## Text for analysis
The operations that create GTable receive state.Options as parameter.

func (tb *tableBuilder[K, V]) From(pipe <-chan V, selectKey func(V) K, sopt state.Options[K, V], opts ...source.Option) GTable[K, V]

type KeyValueGStream[K, V any] interface {
	// ...
    ToTable(state.Options[K, V]) GTable[K, V]
	// ...
}

func Aggregate[K, V, VR any](kvs KeyValueGStream[K, V], initializer func() VR, aggregator func(KeyValue[K, V], VR) VR, sopt state.Options[K, VR]) GTable[K, VR]

func Count[K, V any](kvs KeyValueGStream[K, V], sopt state.Options[K, int]) GTable[K, int]

The state options are as follows

// constructor using option pattern.
func NewOptions[K, V any](opts ...Option[K, V]) Options[K, V]

// set custom key serializer/deserializer.
// default is json serde.
func WithKeySerde[K, V any](keySerde Serde[K]) Option[K, V]
// set custom value serializer/deserializer.

## To do
1 - In the GTable state options text, translate this sentence into Spanish: "The operations that create GTable receive state.Options as parameter."
2 - From the GTable state options text, pull out the stretch from "func NewOptions[K, V" through "custom value serializer/deserializer." word for word.
3 - Check each statement against the GTable state options text. Answer yes or no, and quote the words that settle it.
(a) The default key serializer/deserializer is json serde.
(b) Count returns a GTable whose values are strings.
(c) NewOptions is a constructor that uses the option pattern.

## Information shown
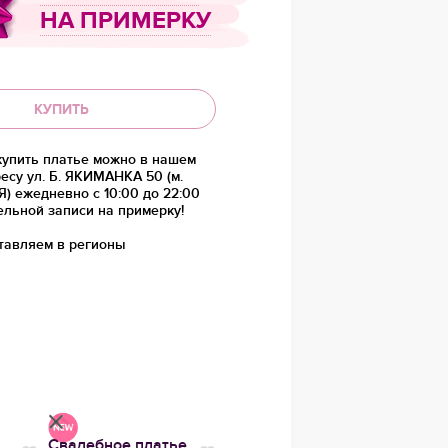
НА ПРИМЕРКУ
КУПИТЬ
купить платье можно в нашем
есу ул. Б. ЯКИМАНКА 50 (м.
 ежедневно с 10:00 до 22:00
ельной записи на примерку!
тавляем в регионы
Свадебное платье
Вечернее платье
Вечер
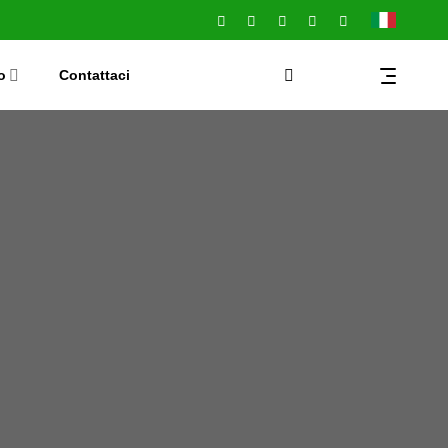
o
Contattaci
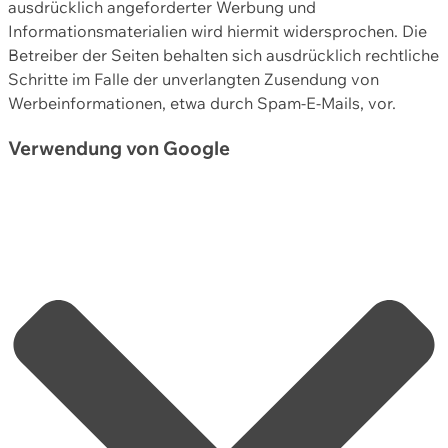
ausdrücklich angeforderter Werbung und
Informationsmaterialien wird hiermit widersprochen. Die
Betreiber der Seiten behalten sich ausdrücklich rechtliche
Schritte im Falle der unverlangten Zusendung von
Werbeinformationen, etwa durch Spam-E-Mails, vor.
Verwendung von Google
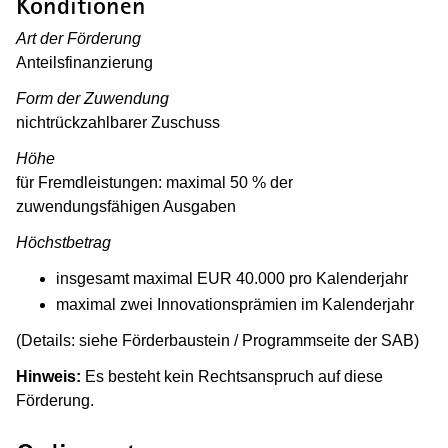
Konditionen
Art der Förderung
Anteilsfinanzierung
Form der Zuwendung
nichtrückzahlbarer Zuschuss
Höhe
für Fremdleistungen: maximal 50 % der
zuwendungsfähigen Ausgaben
Höchstbetrag
insgesamt maximal EUR 40.000 pro Kalenderjahr
maximal zwei Innovationsprämien im Kalenderjahr
(Details: siehe Förderbaustein / Programmseite der SAB)
Hinweis:
Es besteht kein Rechtsanspruch auf diese
Förderung.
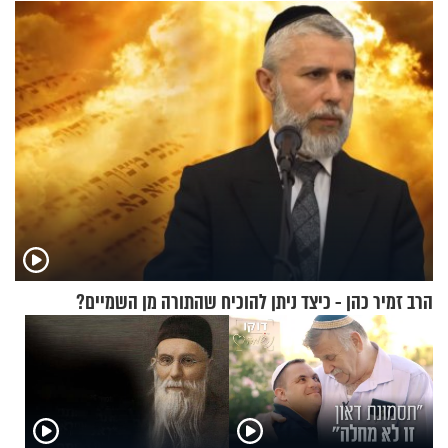
הרב זמיר כהן - כיצד ניתן להוכיח שהתורה מן השמיים?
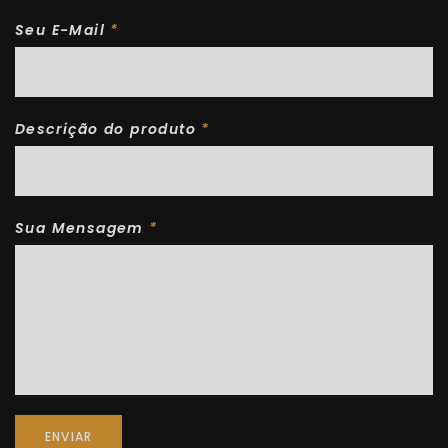
Seu E-Mail
*
Descrição do produto
*
Sua Mensagem
*
ENVIAR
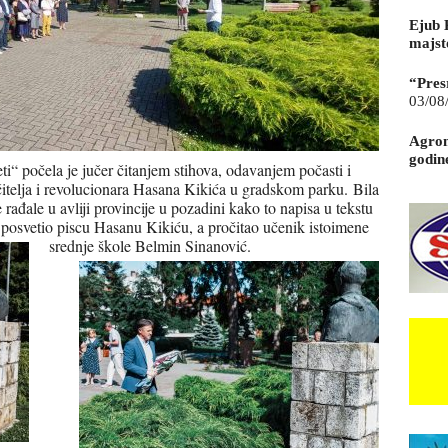
Ejub 
majst
“Pres
03/08
Agrom
godin
ti“ počela je jučer čitanjem stihova, odavanjem počasti i
čitelja i revolucionara Hasana Kikića u gradskom parku.
Bila
se rađale u avliji provincije u pozadini kako to napisa u tekstu
je posvetio piscu Hasanu Kikiću, a pročitao učenik istoimene
srednje škole Belmin Sinanović.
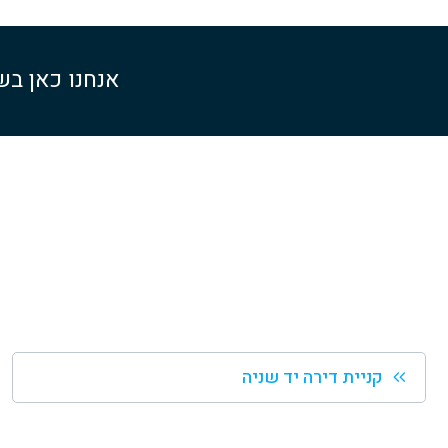
אנחנו כאן בש
קניית דירה יד שניה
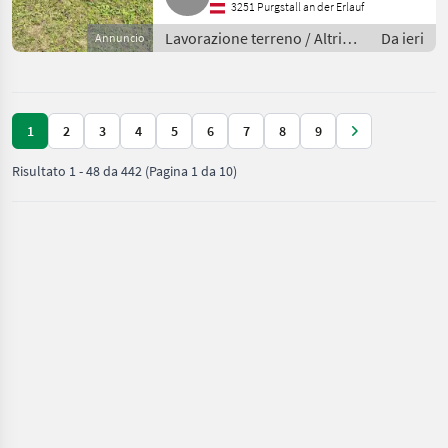
3251 Purgstall an der Erlauf
Lavorazione terreno / Altri
Da ieri
Annuncio
attrezzi per lavorazione
terreno
1
2
3
4
5
6
7
8
9
Risultato
1
-
48
da
442
(Pagina 1 da 10)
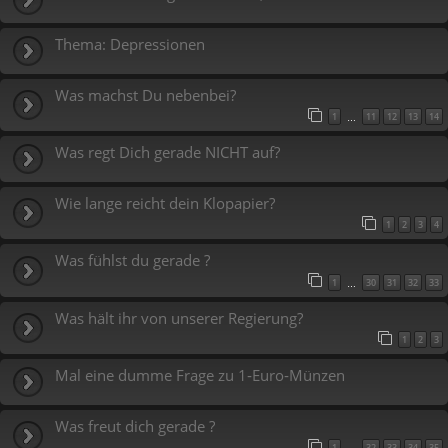
Thema: Depressionen
Was machst Du nebenbei?
1
11
12
13
14
…
Was regt Dich gerade NICHT auf?
Wie lange reicht dein Klopapier?
1
2
3
4
Was fühlst du gerade ?
1
30
31
32
33
…
Was hält ihr von unserer Regierung?
1
2
3
Mal eine dumme Frage zu 1‑Euro‑Münzen
Was freut dich gerade ?
1
32
33
34
35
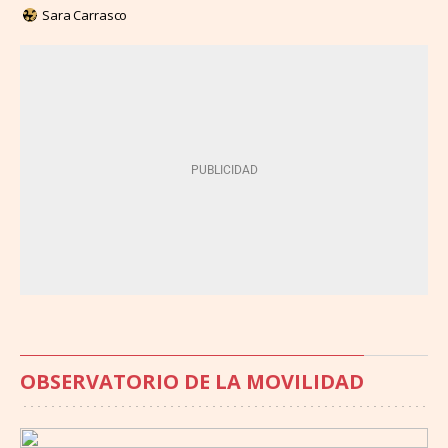
Sara Carrasco
OBSERVATORIO DE LA MOVILIDAD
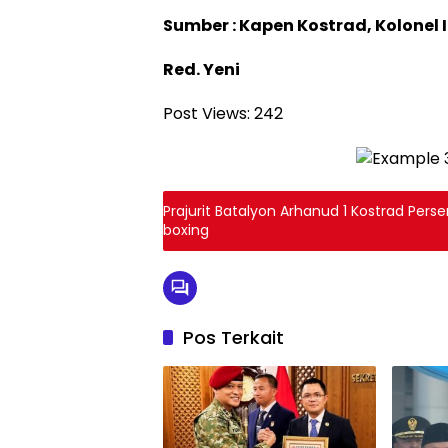
Sumber : Kapen Kostrad, Kolonel In
Red. Yeni
Post Views:
242
Prajurit Batalyon Arhanud 1 Kostrad Per
boxing
Pos Terkait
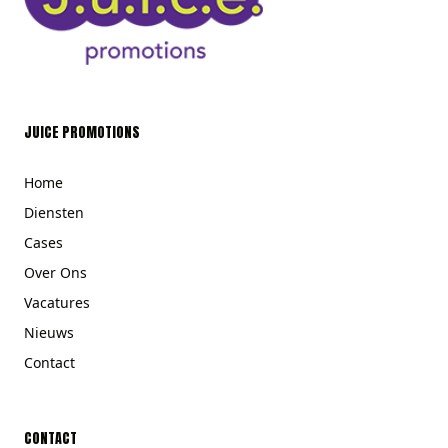
JUICE PROMOTIONS
Home
Diensten
Cases
Over Ons
Vacatures
Nieuws
Contact
CONTACT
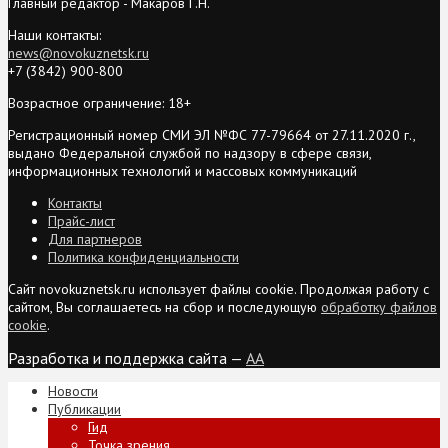
Главный редактор - Макаров Г.Н.
Наши контакты:
news@novokuznetsk.ru
+7 (3842) 900-800
Возрастное ограничение: 18+
Регистрационный номер СМИ ЭЛ №ФС 77-79664 от 27.11.2020 г.,
выдано Федеральной службой по надзору в сфере связи,
информационных технологий и массовых коммуникаций
Контакты
Прайс-лист
Для партнеров
Политика конфиденциальности
Сайт novokuznetsk.ru использует файлы cookie. Продолжая работу с
сайтом, Вы соглашаетесь на сбор и последующую
обработку файлов
cookie
.
Разработка и поддержка сайта —
AA
Новости
Публикации
Гид
Точка зрения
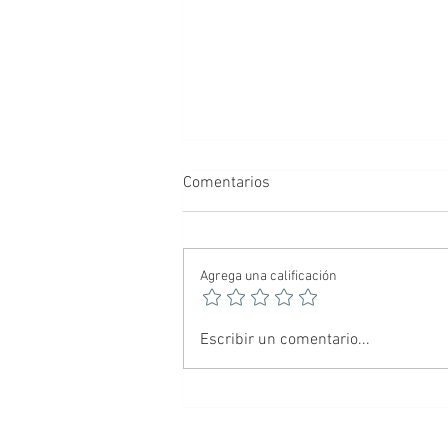
Comentarios
Agrega una calificación
🕷️ Spider-Noir: El Hombre
Escribir un comentario...
Araña más oscuro del
multiverso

## Answers to the problems
1 - Las operaciones que crean GTable reciben state.Options como parámetro.

2 -
func NewOptions[K, V any](opts ...Option[K, V]) Options[K, V]

// set custom key serializer/deserializer.
// default is json serde.
func WithKeySerde[K, V any](keySerde Serde[K]) Option[K, V]
// set custom value serializer/deserializer.

3 -
(a) Yes: "default is json serde."
(b) No: "sopt state.Options[K, int]) GTable[K, int]"
(c) Yes: "constructor using option pattern."